The knowledge of systematic traveltime differences in seismic recordings is essential for many important applications in exploration. Based on the assumption of locally coherent wavefields, I discuss the important concept of traveltime moveout and revisit the notion of virtual seismic sources, which, being central ingredients of the famous normal incidence point (NIP) and normal wave experiments, make use of reciprocity and raypath symmetries to replace the generally complex two-way ray geometry of a reflection by analogous simplified one-way propagating wavefronts. Using this concept of virtual seismic sources, I re-derive the well-known traveltime moveout expressions of the hyperbolic common reflection surface (CRS), multifocusing and the recently introduced implicit CRS operator, solely based on the simple geometry of straight rays and circular wavefronts. In the cause of these derivations I find, that the double-square-root moveouts of multifocusing and the implicit CRS reduce to the same expressions Höcht found for the zero-offset section and the common-reflection-point (CRP) gather. In these domains, the traveltime moveout is fully governed either by the normal or by the NIP wavefront, which indicates a high potential for unification of these approaches.

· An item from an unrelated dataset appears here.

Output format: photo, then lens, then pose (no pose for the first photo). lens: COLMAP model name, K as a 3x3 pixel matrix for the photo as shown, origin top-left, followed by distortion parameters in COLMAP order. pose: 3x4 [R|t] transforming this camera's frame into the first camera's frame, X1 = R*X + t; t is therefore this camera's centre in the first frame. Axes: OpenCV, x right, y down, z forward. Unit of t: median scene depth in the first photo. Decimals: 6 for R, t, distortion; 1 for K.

Continuing this path of unification, I catch up ideas of de Bazelaire formulated in the late eighties and suggest two conceptually different mechanisms to justify the assumption of straight rays and circular wavefronts for generally heterogeneous media. While one of these mechanisms constitutes in a shift in velocity to account for overburden heterogeneity, in the second approach a constant shift of the reference time leads to the same adaption of the moveout, indicating a fundamental duality of higher-order expressions in heterogeneous media. Based on this dual formulation, I suggest generalized expressions for the classical common midpoint (CMP) hyperbola, the hyperbolic CRS moveout, multifocusing and the implicit CRS operator, for which the joint application of both mechanisms suggests exciting applications, like diffraction separation, multiple discrimination or the inversion of the excitation time of a passive seismic source, whose applicability is confirmed in synthetic and field data examples. Utilizing the formal coincidence of the fictitious NIP and the physically real passive seismic one-way experiment, subsequent inversion of the passive seismic wavefront measurements via NIP tomography resulted in a reasonable estimate of the true velocity gradient. In this framework, the often misinterpreted role of multifocusing gets a unique explanation.

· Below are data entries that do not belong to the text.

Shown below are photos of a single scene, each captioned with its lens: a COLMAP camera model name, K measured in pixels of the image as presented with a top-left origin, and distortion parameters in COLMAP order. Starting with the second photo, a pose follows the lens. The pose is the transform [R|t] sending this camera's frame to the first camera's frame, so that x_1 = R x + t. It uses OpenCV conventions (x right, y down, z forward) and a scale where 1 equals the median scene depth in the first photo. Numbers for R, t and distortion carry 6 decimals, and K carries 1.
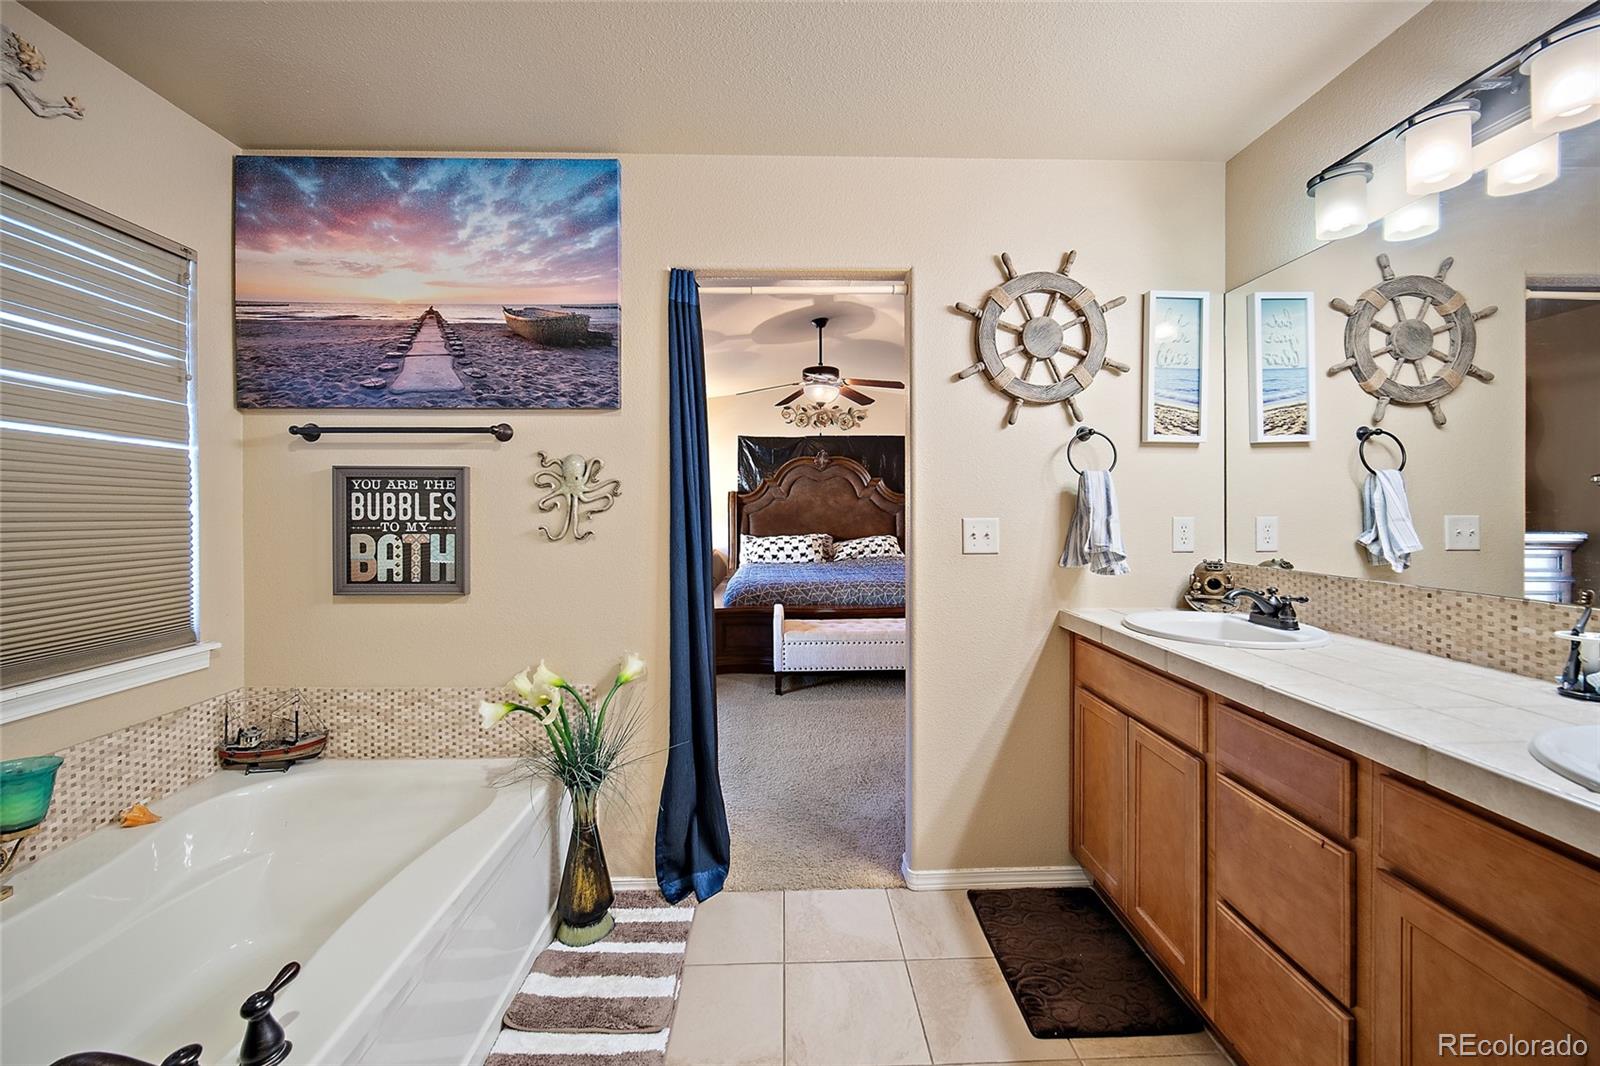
lens RADIAL K [[645.0, 0, 787.5], [0, 645.0, 497.6], [0, 0, 1]] dist [-0.003335, -0.000133]
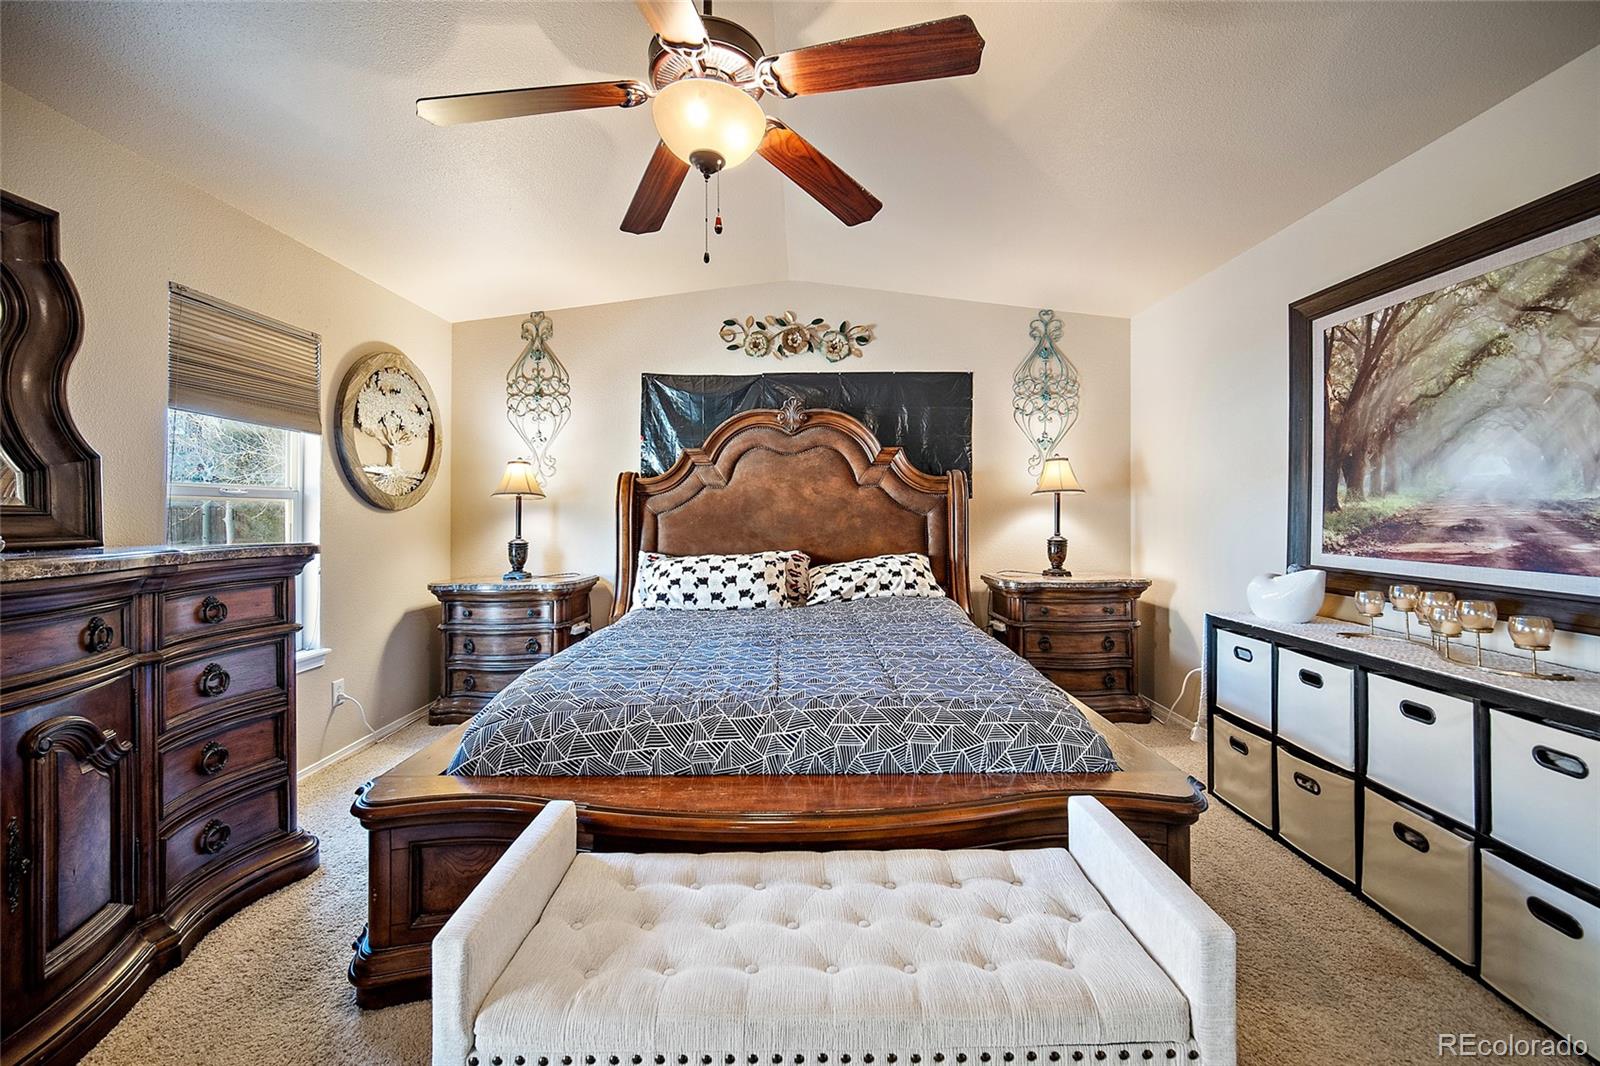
lens RADIAL K [[645.0, 0, 796.3], [0, 645.0, 501.5], [0, 0, 1]] dist [-0.003335, -0.000133]
pose [[0.999816, 0.000709, -0.019176, 0.069090], [-0.000743, 0.999998, -0.001752, 0.015989], [0.019174, 0.001766, 0.999815, 0.458421]]
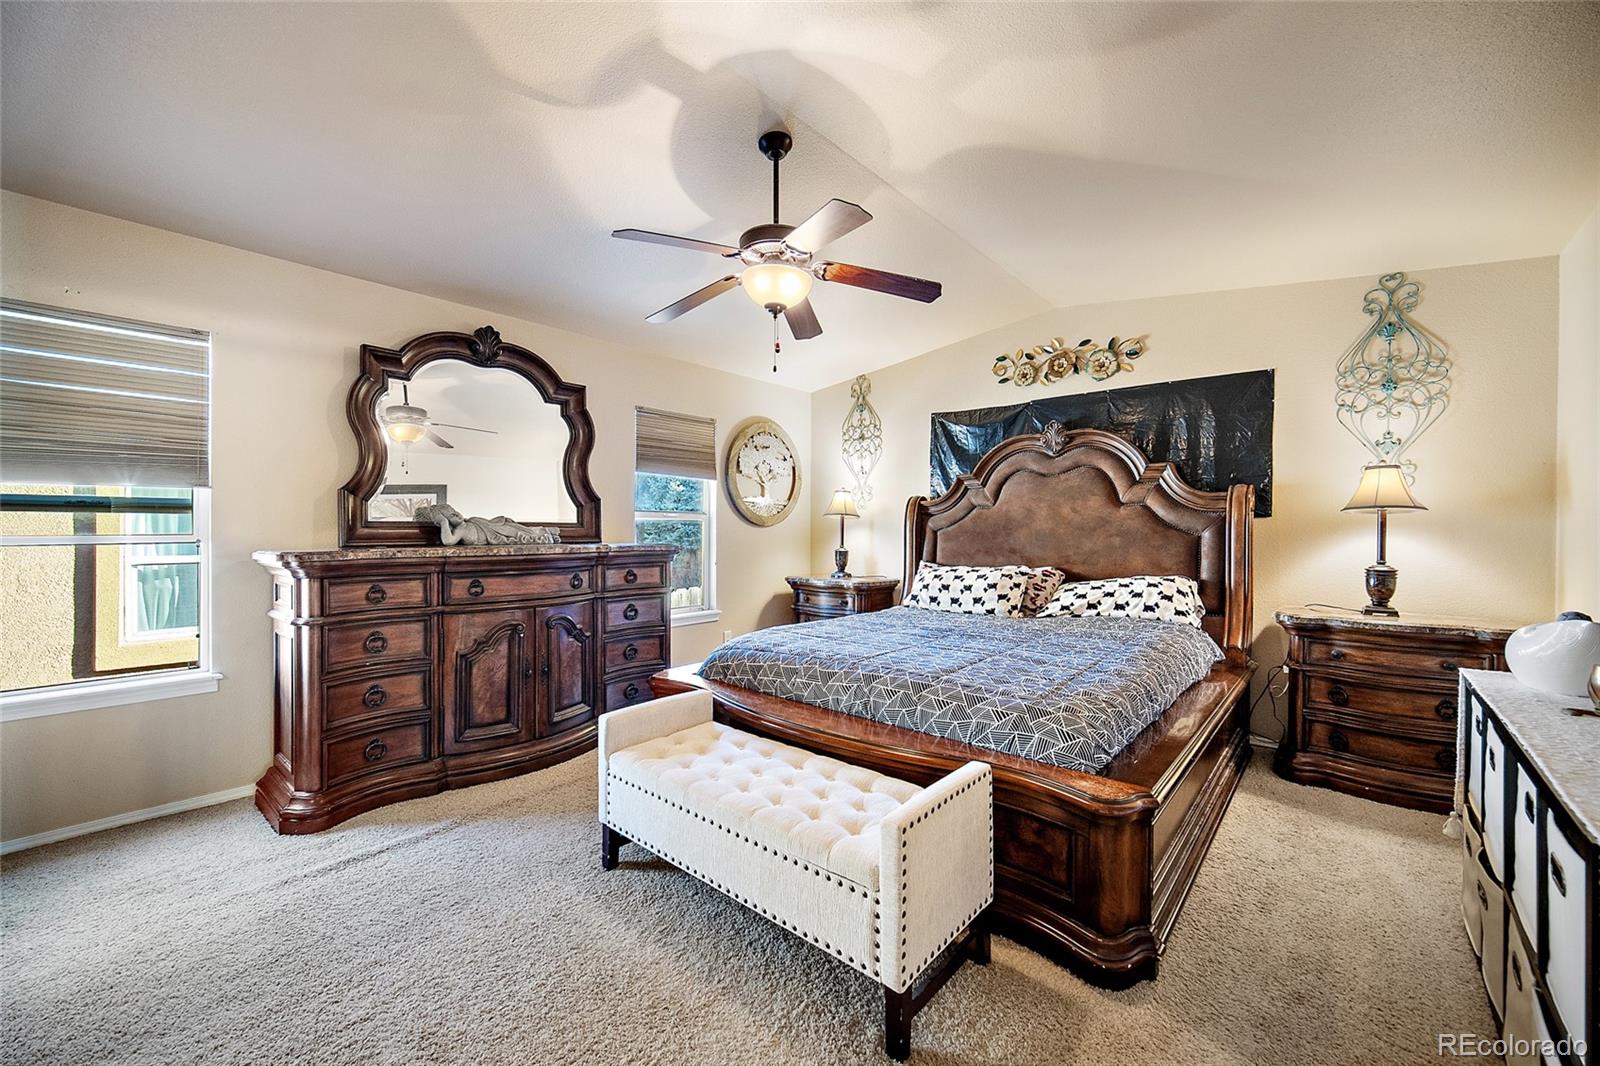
lens RADIAL K [[628.9, 0, 788.7], [0, 628.9, 524.7], [0, 0, 1]] dist [-0.003754, 0.001172]
pose [[0.728160, 0.006283, -0.685378, 0.269408], [-0.000196, 0.999960, 0.008958, 0.013909], [0.685407, -0.006388, 0.728132, 0.435127]]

Complementing the moveout duality for heterogeneous media, I study the higher orders of these operators under controlled conditions and conclude that the fundamental notion of coupling is essential to explain the observed systematic differences. In that frame I find that the decreased performance of hyperbolic CRS for diffractions can be quantitatively explained by a lack of the necessary influence of the normal wave radius on the higher offset orders and consequently, a coupling strength, which is decreased by up to a factor of three, compared to the accurate diffraction reference. For diffractions, the study of the higher orders reveals that, while the midpoint half-offset coordinates obey the strongest possible coupling, the respective source receiver moveout contributions are completely decoupled for any reference offset. Following from this higher-order analysis, I, again, propose versatile applications, like finite-offset extrapolation, diffraction operator decomposition and partial CRS migration and demigration and proof their applicability for synthetic and field data examples.